Islamist-blokken i Pakistan, MMA, har erklært krig mot regjeringens forsøk på å legge voldtekt inn under sivil strafferett, og ikke sharia.
ONLY 10 days after Pakistan’s military-led Government reformed the country’s medieval rape and adultery laws, Islamabad appeared poised for a major backflip on the issue yesterday in an effort to pacify Islamic fundamentalists who have signed a fatwa against the historic changes.
Hardline Pakistani religious leaders have labelled the reforms «un-Islamic, immoral and unconstitutional» and evidence of «Western values infiltrating society».
In response, Prime Minister Shaukat Aziz has authorised the Pakistan Muslim League to negotiate with religious scholars and leaders of the powerful Islamic opposition alliance, the Muttahida Majlis-e-Amal (MMA), over changes to the rape bill.
The reforms to the rape laws were acclaimed by women’s rights groups in Pakistan and around the world as an overdue change to a system that has long been regarded as an affront to civil liberties.
But as much as it won global plaudits, and the firm backing of President Pervez Musharraf, the bill evoked fury among the Islamic fundamentalist parties that are supportive of the Taliban in Afghanistan, and are seen as a growing threat to the Pakistani Government in elections scheduled for next year.
The MMA, which has strong representation in the central parliament and controls the legislatures in two key provinces, has threatened to lead a mass movement to depose the Government, sparking a serious rethink on the rape laws.
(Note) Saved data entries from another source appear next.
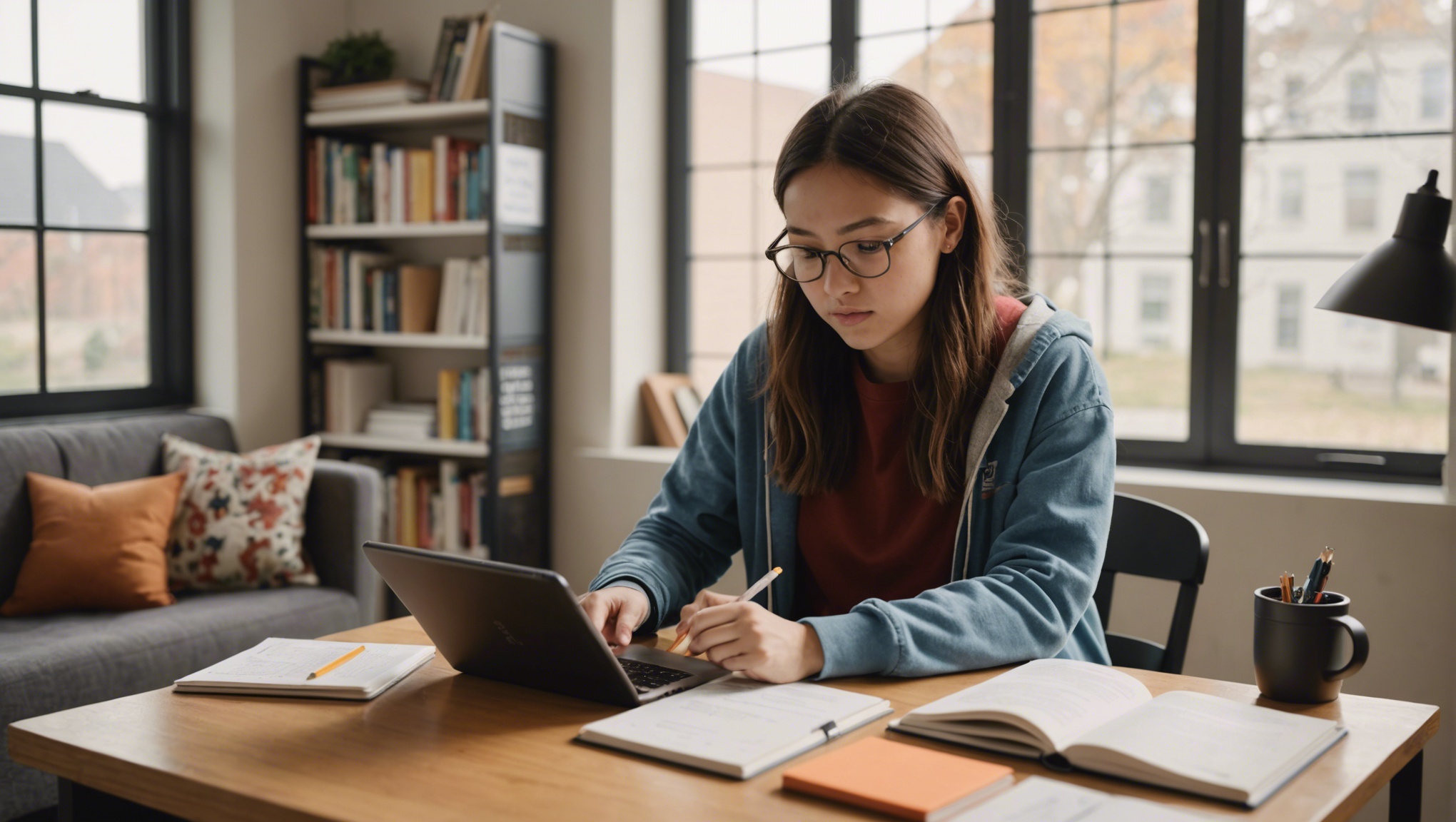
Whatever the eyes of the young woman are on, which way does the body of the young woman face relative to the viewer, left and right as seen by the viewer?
facing the viewer and to the left of the viewer

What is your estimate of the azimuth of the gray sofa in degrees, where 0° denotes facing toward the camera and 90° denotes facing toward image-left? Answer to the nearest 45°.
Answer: approximately 315°

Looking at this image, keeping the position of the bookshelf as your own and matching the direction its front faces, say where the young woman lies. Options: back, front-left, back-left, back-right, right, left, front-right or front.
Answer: front-left

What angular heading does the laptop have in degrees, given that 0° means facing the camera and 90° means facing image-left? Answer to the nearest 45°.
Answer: approximately 225°

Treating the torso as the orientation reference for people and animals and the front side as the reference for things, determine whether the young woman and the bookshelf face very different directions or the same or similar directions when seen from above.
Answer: same or similar directions

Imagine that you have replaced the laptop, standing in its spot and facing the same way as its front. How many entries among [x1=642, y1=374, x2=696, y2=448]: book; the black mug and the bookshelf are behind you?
0

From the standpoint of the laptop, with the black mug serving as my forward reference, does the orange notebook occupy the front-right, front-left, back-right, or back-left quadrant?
front-right

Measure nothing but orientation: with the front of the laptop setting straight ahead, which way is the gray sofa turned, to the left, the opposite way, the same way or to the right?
to the right

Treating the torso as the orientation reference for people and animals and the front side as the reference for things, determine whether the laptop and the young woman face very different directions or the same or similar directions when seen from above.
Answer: very different directions

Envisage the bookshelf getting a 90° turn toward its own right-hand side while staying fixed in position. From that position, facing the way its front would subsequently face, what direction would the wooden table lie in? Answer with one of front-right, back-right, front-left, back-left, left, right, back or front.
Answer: back-left

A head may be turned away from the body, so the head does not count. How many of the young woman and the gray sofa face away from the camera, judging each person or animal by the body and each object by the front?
0

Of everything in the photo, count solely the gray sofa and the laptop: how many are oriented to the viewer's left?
0

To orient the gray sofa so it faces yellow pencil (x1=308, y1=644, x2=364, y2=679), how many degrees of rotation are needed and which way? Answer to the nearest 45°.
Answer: approximately 45° to its right

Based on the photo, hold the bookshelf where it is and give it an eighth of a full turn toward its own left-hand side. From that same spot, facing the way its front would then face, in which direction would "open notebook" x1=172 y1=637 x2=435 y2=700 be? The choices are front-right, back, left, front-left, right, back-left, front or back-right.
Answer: front

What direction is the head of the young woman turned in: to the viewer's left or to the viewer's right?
to the viewer's left
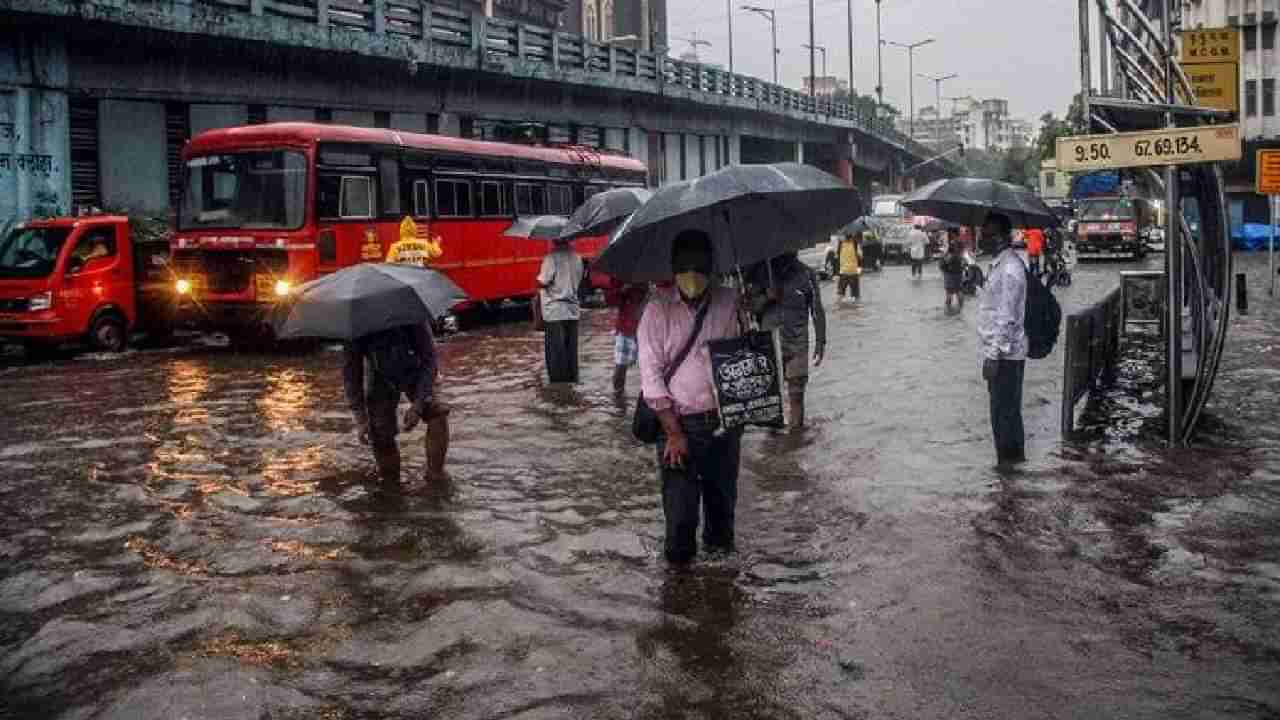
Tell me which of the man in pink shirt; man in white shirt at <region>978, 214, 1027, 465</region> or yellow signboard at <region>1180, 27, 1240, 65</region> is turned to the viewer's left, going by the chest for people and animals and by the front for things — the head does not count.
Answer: the man in white shirt

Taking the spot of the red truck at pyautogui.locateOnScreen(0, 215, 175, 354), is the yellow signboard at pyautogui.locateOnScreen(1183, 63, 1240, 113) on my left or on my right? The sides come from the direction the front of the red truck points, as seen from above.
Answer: on my left

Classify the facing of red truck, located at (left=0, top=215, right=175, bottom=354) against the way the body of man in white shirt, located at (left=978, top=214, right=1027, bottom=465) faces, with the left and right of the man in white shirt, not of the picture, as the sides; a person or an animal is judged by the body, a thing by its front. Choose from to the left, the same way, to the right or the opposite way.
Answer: to the left

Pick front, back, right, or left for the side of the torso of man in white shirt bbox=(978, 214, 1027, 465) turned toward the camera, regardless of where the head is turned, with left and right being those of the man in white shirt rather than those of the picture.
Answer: left

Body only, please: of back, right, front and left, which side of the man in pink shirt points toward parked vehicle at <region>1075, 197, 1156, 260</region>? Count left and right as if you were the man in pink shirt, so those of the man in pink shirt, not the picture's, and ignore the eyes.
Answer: back

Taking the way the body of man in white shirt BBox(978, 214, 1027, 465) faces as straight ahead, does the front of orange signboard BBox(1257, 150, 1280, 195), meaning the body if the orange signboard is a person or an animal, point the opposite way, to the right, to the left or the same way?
to the left
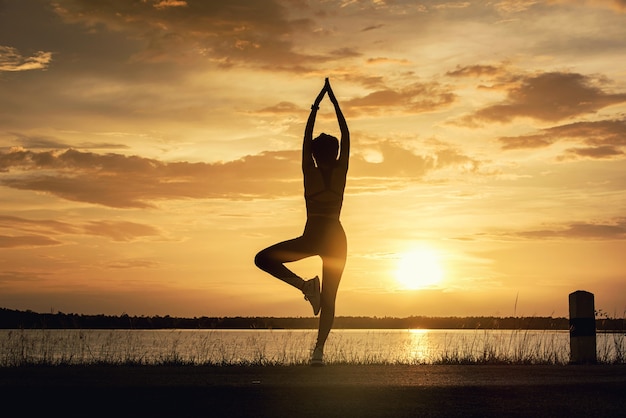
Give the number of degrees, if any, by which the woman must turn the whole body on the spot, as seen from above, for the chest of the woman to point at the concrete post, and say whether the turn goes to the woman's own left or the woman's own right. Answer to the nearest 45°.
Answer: approximately 45° to the woman's own right

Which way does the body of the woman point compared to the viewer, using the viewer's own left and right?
facing away from the viewer
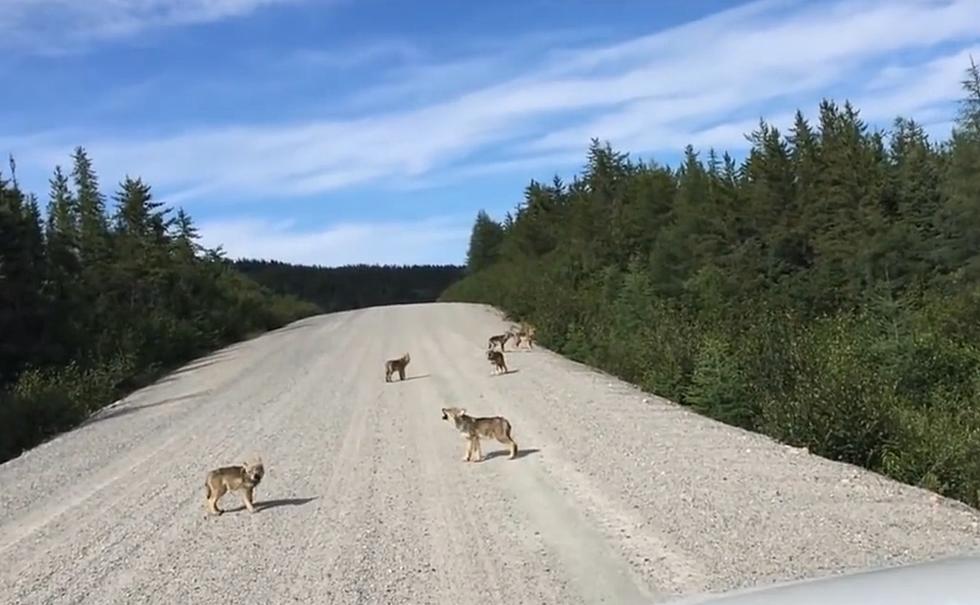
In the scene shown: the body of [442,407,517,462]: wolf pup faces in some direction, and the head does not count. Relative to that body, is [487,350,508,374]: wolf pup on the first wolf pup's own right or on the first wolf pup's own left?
on the first wolf pup's own right

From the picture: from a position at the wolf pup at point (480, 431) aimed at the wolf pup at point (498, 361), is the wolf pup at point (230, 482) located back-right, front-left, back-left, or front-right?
back-left

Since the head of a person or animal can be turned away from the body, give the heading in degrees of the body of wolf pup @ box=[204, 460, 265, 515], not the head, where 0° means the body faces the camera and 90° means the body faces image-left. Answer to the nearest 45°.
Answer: approximately 270°

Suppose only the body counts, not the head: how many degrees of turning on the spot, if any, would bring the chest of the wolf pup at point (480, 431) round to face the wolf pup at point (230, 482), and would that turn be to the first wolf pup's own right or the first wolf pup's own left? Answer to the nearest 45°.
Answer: approximately 45° to the first wolf pup's own left

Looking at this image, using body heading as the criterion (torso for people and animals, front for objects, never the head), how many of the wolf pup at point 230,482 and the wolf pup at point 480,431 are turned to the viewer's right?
1

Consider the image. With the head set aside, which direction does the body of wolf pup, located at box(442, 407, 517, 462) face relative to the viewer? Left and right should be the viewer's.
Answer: facing to the left of the viewer

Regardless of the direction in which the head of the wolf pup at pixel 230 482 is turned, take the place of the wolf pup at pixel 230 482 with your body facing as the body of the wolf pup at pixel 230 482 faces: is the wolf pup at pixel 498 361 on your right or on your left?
on your left

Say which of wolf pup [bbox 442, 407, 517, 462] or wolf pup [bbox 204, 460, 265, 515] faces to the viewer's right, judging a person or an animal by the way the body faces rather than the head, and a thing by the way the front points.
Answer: wolf pup [bbox 204, 460, 265, 515]

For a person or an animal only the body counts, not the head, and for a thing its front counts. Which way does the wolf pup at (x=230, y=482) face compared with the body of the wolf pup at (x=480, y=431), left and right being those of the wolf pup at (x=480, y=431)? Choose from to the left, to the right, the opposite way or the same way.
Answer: the opposite way
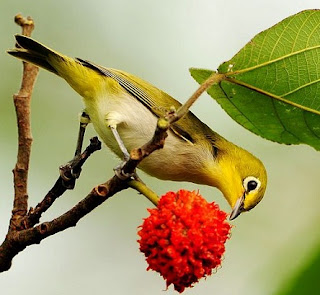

Negotiations over the bill follow two days of fury in mosques across the country, with Muslim priests leading attacks on the changes, denouncing them for their «Western values» and attacking those who supported the reforms.
Under the changes, complaints of rape and adultery will be dealt with under the country’s civil penal code rather than under an obscure Islamic sharia ruling imposed in 1979 that demands that four male witnesses testify before a rape charge can be proved.